SOURCE DATA Start Marker

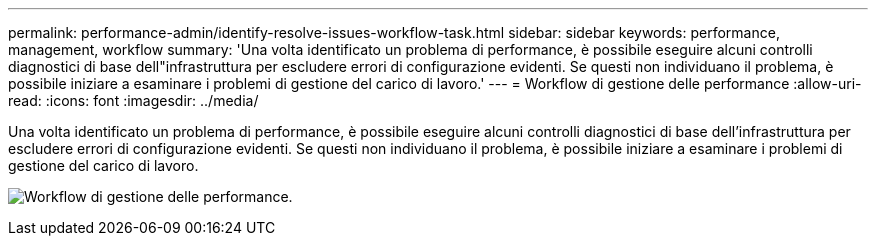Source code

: ---
permalink: performance-admin/identify-resolve-issues-workflow-task.html 
sidebar: sidebar 
keywords: performance, management, workflow 
summary: 'Una volta identificato un problema di performance, è possibile eseguire alcuni controlli diagnostici di base dell"infrastruttura per escludere errori di configurazione evidenti. Se questi non individuano il problema, è possibile iniziare a esaminare i problemi di gestione del carico di lavoro.' 
---
= Workflow di gestione delle performance
:allow-uri-read: 
:icons: font
:imagesdir: ../media/


[role="lead"]
Una volta identificato un problema di performance, è possibile eseguire alcuni controlli diagnostici di base dell'infrastruttura per escludere errori di configurazione evidenti. Se questi non individuano il problema, è possibile iniziare a esaminare i problemi di gestione del carico di lavoro.

image:performance-management-workflow.gif["Workflow di gestione delle performance."]
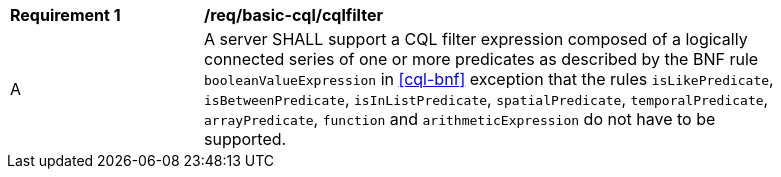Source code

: [[req_basic-cql_cqlfilter]]
[width="90%",cols="2,6a"]
|===
^|*Requirement {counter:req-id}* |*/req/basic-cql/cqlfilter* 
^|A |A server SHALL support a CQL filter expression composed of a logically connected series of one or more predicates as described by the BNF rule `booleanValueExpression` in <<cql-bnf>> exception that the rules `isLikePredicate`, `isBetweenPredicate`, `isInListPredicate`, `spatialPredicate`, `temporalPredicate`, `arrayPredicate`, `function` and `arithmeticExpression` do not have to be supported.
|===

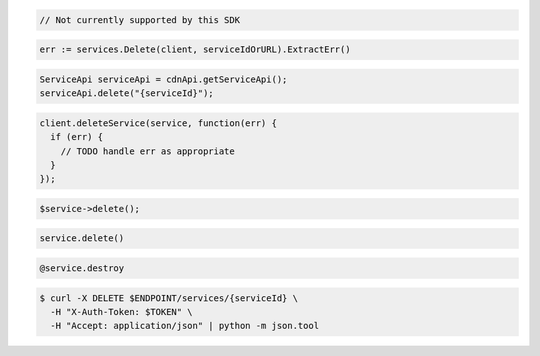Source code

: .. code-block:: csharp

  // Not currently supported by this SDK

.. code-block:: go

  err := services.Delete(client, serviceIdOrURL).ExtractErr()

.. code-block:: java

  ServiceApi serviceApi = cdnApi.getServiceApi();
  serviceApi.delete("{serviceId}");

.. code-block:: javascript

  client.deleteService(service, function(err) {
    if (err) {
      // TODO handle err as appropriate
    }
  });

.. code-block:: php

  $service->delete();

.. code-block:: python

  service.delete()

.. code-block:: ruby

  @service.destroy

.. code-block:: sh

  $ curl -X DELETE $ENDPOINT/services/{serviceId} \
    -H "X-Auth-Token: $TOKEN" \
    -H "Accept: application/json" | python -m json.tool
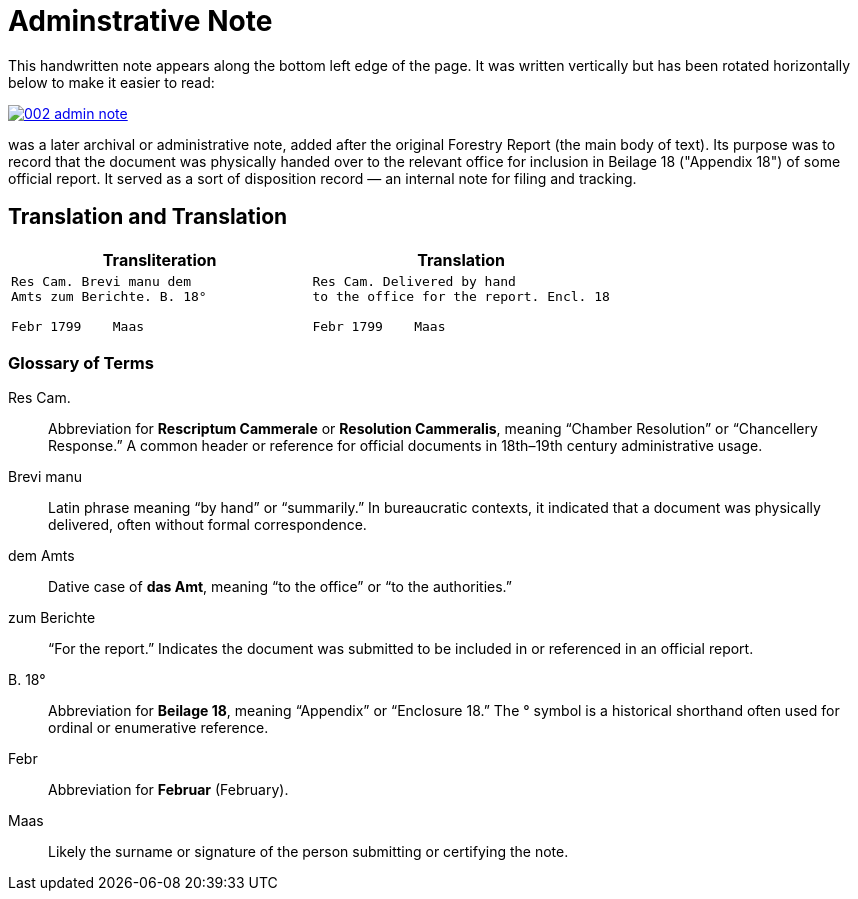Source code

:= Adminstrative Note
:page-role: wide

This handwritten note appears along the bottom left edge of the page. It was written
vertically but has been rotated horizontally below to make it easier to read:

image::002-admin-note.png[link=self]

was a later archival or administrative note, added after the original Forestry 
Report (the main body of text). Its purpose was to record that the document was
physically handed over to the relevant office for inclusion in Beilage 18
("Appendix 18") of some official report. It served as a sort of disposition
record — an internal note for filing and tracking.

== Translation and Translation

[cols="1a,1a"]
|===
|Transliteration|Translation

| 
[verse]
____
Res Cam. Brevi manu dem  
Amts zum Berichte. B. 18°  

Febr 1799    Maas
____

|
[verse]
____
Res Cam. Delivered by hand  
to the office for the report. Encl. 18  

Febr 1799    Maas
____
|===


=== Glossary of Terms

Res Cam.:: Abbreviation for *Rescriptum Cammerale* or *Resolution Cammeralis*, meaning “Chamber Resolution” or “Chancellery Response.” A common header or reference for official documents in 18th–19th century administrative usage.
Brevi manu:: Latin phrase meaning “by hand” or “summarily.” In bureaucratic contexts, it indicated that a document was physically delivered, often without formal correspondence.
dem Amts:: Dative case of *das Amt*, meaning “to the office” or “to the authorities.”
zum Berichte:: “For the report.” Indicates the document was submitted to be included in or referenced in an official report.
B. 18°:: Abbreviation for *Beilage 18*, meaning “Appendix” or “Enclosure 18.” The ° symbol is a historical shorthand often used for ordinal or enumerative reference.
Febr:: Abbreviation for *Februar* (February).
Maas:: Likely the surname or signature of the person submitting or certifying the note.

SOURCE DATA End Marker

WHAT THE TASK REQUIRES: Copy every entry word for word, but omit the pictures.

OUTPUT FOR THIS EXERCISE:
Source code

: ---
permalink: performance-admin/identify-resolve-issues-workflow-task.html 
sidebar: sidebar 
keywords: performance, management, workflow 
summary: 'Una volta identificato un problema di performance, è possibile eseguire alcuni controlli diagnostici di base dell"infrastruttura per escludere errori di configurazione evidenti. Se questi non individuano il problema, è possibile iniziare a esaminare i problemi di gestione del carico di lavoro.' 
---
= Workflow di gestione delle performance
:allow-uri-read: 
:icons: font
:imagesdir: ../media/


[role="lead"]
Una volta identificato un problema di performance, è possibile eseguire alcuni controlli diagnostici di base dell'infrastruttura per escludere errori di configurazione evidenti. Se questi non individuano il problema, è possibile iniziare a esaminare i problemi di gestione del carico di lavoro.

image:performance-management-workflow.gif["Workflow di gestione delle performance."]
Source code

: [[req_basic-cql_cqlfilter]]
[width="90%",cols="2,6a"]
|===
^|*Requirement {counter:req-id}* |*/req/basic-cql/cqlfilter* 
^|A |A server SHALL support a CQL filter expression composed of a logically connected series of one or more predicates as described by the BNF rule `booleanValueExpression` in <<cql-bnf>> exception that the rules `isLikePredicate`, `isBetweenPredicate`, `isInListPredicate`, `spatialPredicate`, `temporalPredicate`, `arrayPredicate`, `function` and `arithmeticExpression` do not have to be supported.
|===

Source code

: .. code-block:: csharp

  // Not currently supported by this SDK

.. code-block:: go

  err := services.Delete(client, serviceIdOrURL).ExtractErr()

.. code-block:: java

  ServiceApi serviceApi = cdnApi.getServiceApi();
  serviceApi.delete("{serviceId}");

.. code-block:: javascript

  client.deleteService(service, function(err) {
    if (err) {
      // TODO handle err as appropriate
    }
  });

.. code-block:: php

  $service->delete();

.. code-block:: python

  service.delete()

.. code-block:: ruby

  @service.destroy

.. code-block:: sh

  $ curl -X DELETE $ENDPOINT/services/{serviceId} \
    -H "X-Auth-Token: $TOKEN" \
    -H "Accept: application/json" | python -m json.tool
Source code

:= Adminstrative Note
:page-role: wide

This handwritten note appears along the bottom left edge of the page. It was written
vertically but has been rotated horizontally below to make it easier to read:

image::002-admin-note.png[link=self]

was a later archival or administrative note, added after the original Forestry 
Report (the main body of text). Its purpose was to record that the document was
physically handed over to the relevant office for inclusion in Beilage 18
("Appendix 18") of some official report. It served as a sort of disposition
record — an internal note for filing and tracking.

== Translation and Translation

[cols="1a,1a"]
|===
|Transliteration|Translation

| 
[verse]
____
Res Cam. Brevi manu dem  
Amts zum Berichte. B. 18°  

Febr 1799    Maas
____

|
[verse]
____
Res Cam. Delivered by hand  
to the office for the report. Encl. 18  

Febr 1799    Maas
____
|===


=== Glossary of Terms

Res Cam.:: Abbreviation for *Rescriptum Cammerale* or *Resolution Cammeralis*, meaning “Chamber Resolution” or “Chancellery Response.” A common header or reference for official documents in 18th–19th century administrative usage.
Brevi manu:: Latin phrase meaning “by hand” or “summarily.” In bureaucratic contexts, it indicated that a document was physically delivered, often without formal correspondence.
dem Amts:: Dative case of *das Amt*, meaning “to the office” or “to the authorities.”
zum Berichte:: “For the report.” Indicates the document was submitted to be included in or referenced in an official report.
B. 18°:: Abbreviation for *Beilage 18*, meaning “Appendix” or “Enclosure 18.” The ° symbol is a historical shorthand often used for ordinal or enumerative reference.
Febr:: Abbreviation for *Februar* (February).
Maas:: Likely the surname or signature of the person submitting or certifying the note.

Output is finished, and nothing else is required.